Mine closure and climate change (2)

A close shave…or too close to call?

The United Nation’s Intergovernmental Panel on Climate Change’s Sixth Assessment Report entitled, Climate Change 2021, states that the earth’s surface and ocean temperatures are the highest they’ve been since 1850, with the most radical increases occurring after the year 2000. The report goes on further to say that the only solution is drastically reducing CO2 and achieving net-zero emissions by 2050, and is unequivocal about the fact that human influence has led to this dire, and urgent, situation currently confronting the planet and humanity.

South Africa is the world’s 12th largest emitter of greenhouse gases, largely due to our fleet of coal fired powered stations and as such, policy documents and stakeholder consultations have been held regarding a just transition from coal. Further to this, the Cabinet approved South Africa’s national determined contribution to reduce greenhouse gasses and keep emissions to a range of 350-420 million tonnes of carbon dioxide equivalent (Mt CO2e) by 2030, as as part of the country’s submission at the recently held COP26 conference. South Africa has also recently introduced the National Climate Change Bill to Parliament.

There are a number of ways in which climate change can be regarded as a threat and as an opportunity, opening varying avenues for the mining industry to respond.

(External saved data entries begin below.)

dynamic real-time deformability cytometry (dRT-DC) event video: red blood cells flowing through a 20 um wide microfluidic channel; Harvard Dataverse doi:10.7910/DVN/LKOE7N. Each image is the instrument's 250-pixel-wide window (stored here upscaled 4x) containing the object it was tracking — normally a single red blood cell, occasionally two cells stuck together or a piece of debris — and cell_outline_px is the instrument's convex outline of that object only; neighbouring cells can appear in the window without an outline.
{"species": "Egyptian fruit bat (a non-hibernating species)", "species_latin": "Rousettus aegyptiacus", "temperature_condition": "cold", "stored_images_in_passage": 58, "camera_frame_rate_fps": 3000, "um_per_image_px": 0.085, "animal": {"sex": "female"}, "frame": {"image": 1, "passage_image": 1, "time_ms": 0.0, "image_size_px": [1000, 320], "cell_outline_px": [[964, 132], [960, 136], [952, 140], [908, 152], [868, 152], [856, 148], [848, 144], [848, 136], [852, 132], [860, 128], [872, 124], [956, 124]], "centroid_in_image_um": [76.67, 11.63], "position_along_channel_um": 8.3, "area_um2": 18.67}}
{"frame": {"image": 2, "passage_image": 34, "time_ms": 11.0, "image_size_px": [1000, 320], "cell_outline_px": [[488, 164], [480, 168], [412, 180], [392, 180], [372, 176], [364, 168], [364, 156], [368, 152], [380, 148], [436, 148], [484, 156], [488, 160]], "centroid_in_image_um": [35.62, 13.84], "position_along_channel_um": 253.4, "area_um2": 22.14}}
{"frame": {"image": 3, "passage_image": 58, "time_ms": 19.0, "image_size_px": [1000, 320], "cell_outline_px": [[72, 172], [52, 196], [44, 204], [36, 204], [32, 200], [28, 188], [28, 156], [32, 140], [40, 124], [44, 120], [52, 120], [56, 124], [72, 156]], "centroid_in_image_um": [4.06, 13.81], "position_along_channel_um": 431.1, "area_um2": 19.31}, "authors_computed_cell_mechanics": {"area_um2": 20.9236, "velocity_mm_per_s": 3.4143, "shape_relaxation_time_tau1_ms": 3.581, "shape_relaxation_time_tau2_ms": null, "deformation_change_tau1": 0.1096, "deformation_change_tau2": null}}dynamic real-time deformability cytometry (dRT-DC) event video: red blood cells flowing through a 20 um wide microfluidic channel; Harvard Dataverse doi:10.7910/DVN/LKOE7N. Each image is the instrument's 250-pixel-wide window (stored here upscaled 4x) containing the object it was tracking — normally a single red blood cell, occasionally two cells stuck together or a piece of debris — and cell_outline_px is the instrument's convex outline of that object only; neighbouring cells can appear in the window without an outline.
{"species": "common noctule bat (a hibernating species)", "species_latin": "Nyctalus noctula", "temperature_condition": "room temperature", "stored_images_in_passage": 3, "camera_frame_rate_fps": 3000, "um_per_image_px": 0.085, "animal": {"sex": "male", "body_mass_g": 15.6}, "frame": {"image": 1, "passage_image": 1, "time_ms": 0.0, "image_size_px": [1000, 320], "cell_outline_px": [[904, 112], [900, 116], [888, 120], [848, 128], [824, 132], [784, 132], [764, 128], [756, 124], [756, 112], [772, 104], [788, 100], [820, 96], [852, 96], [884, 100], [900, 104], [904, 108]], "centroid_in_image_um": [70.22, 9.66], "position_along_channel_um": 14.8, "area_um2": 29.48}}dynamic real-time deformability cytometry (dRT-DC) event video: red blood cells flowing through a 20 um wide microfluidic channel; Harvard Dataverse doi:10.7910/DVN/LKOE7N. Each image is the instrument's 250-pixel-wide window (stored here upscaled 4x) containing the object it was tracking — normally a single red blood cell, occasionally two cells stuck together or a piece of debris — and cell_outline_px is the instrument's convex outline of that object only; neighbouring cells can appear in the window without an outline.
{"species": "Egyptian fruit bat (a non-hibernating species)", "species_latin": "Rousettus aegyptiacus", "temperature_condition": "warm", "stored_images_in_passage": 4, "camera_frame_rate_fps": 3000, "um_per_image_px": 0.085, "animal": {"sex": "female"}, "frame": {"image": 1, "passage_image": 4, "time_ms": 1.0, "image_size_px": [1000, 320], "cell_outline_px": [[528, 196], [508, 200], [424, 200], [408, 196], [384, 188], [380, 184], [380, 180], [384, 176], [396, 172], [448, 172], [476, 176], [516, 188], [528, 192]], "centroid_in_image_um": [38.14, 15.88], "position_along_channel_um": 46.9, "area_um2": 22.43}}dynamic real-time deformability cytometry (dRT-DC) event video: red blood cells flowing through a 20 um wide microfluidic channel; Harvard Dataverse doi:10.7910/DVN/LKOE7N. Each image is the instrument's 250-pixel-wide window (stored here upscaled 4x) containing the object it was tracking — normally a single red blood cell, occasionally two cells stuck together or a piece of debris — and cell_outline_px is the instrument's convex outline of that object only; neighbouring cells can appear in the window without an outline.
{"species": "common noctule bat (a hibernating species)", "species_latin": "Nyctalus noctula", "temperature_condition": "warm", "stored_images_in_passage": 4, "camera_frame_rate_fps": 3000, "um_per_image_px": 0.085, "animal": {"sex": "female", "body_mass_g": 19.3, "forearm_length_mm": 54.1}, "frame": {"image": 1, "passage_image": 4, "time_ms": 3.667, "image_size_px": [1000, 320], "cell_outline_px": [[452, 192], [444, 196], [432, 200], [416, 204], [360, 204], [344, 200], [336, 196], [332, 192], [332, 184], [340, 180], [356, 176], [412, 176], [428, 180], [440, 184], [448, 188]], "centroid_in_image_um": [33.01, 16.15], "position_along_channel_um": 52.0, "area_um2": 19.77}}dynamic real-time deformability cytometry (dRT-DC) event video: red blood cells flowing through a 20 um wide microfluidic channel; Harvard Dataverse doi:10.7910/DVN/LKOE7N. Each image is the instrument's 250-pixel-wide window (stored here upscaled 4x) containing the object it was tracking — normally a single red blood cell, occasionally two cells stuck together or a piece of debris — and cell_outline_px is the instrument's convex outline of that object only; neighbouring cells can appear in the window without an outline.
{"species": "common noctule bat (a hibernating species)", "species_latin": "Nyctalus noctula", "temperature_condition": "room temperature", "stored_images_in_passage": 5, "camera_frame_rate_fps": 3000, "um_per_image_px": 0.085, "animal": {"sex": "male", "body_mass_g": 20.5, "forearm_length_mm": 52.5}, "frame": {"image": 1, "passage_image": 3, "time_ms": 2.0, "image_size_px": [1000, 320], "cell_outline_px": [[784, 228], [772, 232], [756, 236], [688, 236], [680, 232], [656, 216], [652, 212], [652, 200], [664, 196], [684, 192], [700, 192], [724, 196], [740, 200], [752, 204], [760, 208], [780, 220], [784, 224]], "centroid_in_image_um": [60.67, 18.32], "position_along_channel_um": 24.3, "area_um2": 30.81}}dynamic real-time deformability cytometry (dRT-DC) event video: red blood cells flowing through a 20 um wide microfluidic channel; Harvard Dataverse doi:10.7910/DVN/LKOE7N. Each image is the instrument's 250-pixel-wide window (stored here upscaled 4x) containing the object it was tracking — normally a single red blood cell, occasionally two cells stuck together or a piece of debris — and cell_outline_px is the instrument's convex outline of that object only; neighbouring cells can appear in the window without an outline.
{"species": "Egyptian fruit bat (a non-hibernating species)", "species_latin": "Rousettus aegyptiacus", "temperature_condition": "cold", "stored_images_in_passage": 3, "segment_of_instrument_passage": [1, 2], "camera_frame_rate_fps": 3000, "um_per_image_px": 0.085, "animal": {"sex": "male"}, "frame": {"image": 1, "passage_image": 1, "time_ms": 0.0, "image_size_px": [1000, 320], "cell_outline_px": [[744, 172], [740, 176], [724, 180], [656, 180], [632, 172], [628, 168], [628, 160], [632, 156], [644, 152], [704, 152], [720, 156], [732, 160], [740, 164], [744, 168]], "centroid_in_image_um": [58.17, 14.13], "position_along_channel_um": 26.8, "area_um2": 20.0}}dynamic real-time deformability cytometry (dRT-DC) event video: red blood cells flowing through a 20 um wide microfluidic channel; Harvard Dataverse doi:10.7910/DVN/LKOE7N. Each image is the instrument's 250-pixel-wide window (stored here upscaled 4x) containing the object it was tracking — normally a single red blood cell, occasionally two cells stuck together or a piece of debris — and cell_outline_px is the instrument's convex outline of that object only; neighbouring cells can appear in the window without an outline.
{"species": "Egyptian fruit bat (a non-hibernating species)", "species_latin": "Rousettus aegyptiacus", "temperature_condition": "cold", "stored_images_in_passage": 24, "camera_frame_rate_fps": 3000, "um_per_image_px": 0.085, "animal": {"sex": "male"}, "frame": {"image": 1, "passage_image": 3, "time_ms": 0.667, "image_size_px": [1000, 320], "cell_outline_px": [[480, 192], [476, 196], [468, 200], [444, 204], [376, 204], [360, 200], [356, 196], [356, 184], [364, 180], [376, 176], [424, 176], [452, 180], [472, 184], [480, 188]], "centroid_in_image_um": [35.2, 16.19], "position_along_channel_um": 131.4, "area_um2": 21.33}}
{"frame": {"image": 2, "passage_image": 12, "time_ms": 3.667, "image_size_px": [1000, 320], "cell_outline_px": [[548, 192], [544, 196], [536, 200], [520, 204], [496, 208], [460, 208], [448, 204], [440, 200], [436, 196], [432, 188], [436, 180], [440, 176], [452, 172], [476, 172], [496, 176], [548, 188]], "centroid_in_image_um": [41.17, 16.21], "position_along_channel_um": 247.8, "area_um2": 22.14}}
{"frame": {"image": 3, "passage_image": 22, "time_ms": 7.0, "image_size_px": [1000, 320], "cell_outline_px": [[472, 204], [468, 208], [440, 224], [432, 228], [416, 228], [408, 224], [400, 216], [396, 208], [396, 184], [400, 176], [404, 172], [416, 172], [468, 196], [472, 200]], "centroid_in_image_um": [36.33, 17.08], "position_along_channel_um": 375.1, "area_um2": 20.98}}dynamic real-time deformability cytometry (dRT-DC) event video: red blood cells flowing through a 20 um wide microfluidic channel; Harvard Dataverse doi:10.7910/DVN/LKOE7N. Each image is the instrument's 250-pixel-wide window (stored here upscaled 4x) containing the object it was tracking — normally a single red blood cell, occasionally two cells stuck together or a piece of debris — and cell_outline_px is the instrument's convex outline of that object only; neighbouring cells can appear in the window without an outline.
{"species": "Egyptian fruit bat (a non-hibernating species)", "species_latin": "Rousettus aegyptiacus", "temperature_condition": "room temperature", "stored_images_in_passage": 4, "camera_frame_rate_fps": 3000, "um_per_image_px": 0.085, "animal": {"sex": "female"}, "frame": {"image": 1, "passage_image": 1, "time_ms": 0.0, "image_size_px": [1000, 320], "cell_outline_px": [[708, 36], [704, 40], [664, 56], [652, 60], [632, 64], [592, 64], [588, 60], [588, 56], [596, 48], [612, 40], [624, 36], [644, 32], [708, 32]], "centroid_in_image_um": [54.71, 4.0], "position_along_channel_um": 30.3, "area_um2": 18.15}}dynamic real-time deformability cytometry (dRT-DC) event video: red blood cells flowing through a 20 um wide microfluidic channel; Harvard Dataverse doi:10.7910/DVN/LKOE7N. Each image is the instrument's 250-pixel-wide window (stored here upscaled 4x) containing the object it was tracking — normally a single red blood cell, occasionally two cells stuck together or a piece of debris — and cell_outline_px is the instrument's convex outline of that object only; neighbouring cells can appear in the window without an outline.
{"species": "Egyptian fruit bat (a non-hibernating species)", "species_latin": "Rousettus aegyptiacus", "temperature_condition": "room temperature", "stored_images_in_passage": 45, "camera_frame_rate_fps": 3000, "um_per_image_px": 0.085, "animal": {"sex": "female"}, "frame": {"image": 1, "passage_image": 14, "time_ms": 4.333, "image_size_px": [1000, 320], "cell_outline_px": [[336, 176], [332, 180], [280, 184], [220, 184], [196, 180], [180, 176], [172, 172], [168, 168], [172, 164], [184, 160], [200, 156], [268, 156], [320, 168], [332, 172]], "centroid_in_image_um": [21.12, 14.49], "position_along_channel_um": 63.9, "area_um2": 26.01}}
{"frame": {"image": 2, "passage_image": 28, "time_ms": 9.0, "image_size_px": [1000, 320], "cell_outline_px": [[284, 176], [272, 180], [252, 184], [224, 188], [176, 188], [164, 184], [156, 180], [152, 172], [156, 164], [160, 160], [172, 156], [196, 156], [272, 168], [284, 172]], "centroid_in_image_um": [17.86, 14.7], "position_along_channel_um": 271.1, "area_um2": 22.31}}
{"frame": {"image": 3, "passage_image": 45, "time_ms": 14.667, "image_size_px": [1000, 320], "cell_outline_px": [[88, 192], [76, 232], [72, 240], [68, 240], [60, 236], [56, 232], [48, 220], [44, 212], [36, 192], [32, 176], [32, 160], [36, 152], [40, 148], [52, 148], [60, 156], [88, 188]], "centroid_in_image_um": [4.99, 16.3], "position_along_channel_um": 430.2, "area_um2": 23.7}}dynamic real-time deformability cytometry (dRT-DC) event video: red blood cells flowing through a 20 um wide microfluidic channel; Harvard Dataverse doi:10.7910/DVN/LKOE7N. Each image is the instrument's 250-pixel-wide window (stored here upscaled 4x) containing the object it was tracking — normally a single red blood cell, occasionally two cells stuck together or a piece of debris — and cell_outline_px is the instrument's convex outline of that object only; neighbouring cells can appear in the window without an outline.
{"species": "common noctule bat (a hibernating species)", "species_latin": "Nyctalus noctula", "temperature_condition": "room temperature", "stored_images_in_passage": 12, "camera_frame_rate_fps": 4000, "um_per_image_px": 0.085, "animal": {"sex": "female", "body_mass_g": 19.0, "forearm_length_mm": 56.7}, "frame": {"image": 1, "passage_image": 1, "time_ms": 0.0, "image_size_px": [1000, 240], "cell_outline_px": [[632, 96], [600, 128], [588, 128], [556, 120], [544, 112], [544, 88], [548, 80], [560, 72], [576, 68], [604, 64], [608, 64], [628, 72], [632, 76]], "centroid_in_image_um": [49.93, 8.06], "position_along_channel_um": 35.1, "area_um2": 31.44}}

Industry impacts and protecting value

  • Increased rainfall and flooding as well as other adverse weather events can interrupt production, damage assets, disrupt transport and supply chains, result in excess soil erosion (affecting slope stability) and compromise employee safety.
  • On the other end of the spectrum, drought will impact water availability and costs for activities such as refining and processing, amongst others.
  • A rise in temperatures also means increased pressure on energy sources and capacity to run operations and cool underground mines and surface facilities, also leading to increasing energy costs and possible energy rationing or load shedding.

Industry actions and creating value

  • Investment in renewable energy technologies such as solar or wind and alternative fuels such as hydrogen, as both solutions and additional revenue streams.
  • Technical innovations such as joint water reclamation projects with other industry players, and the creation of regional water schemes between mining operations.
  • Ensuring that mine closure planning becomes an intrinsic element of the entire project life cycle from study, design, build, operation, closure, and post-closure phases.

Ultimately, mines need to find a sustainability partner that can execute on both strategy and compliance, underpinned by value engineering, clear objectives, measurable outcomes and solutionist thinking.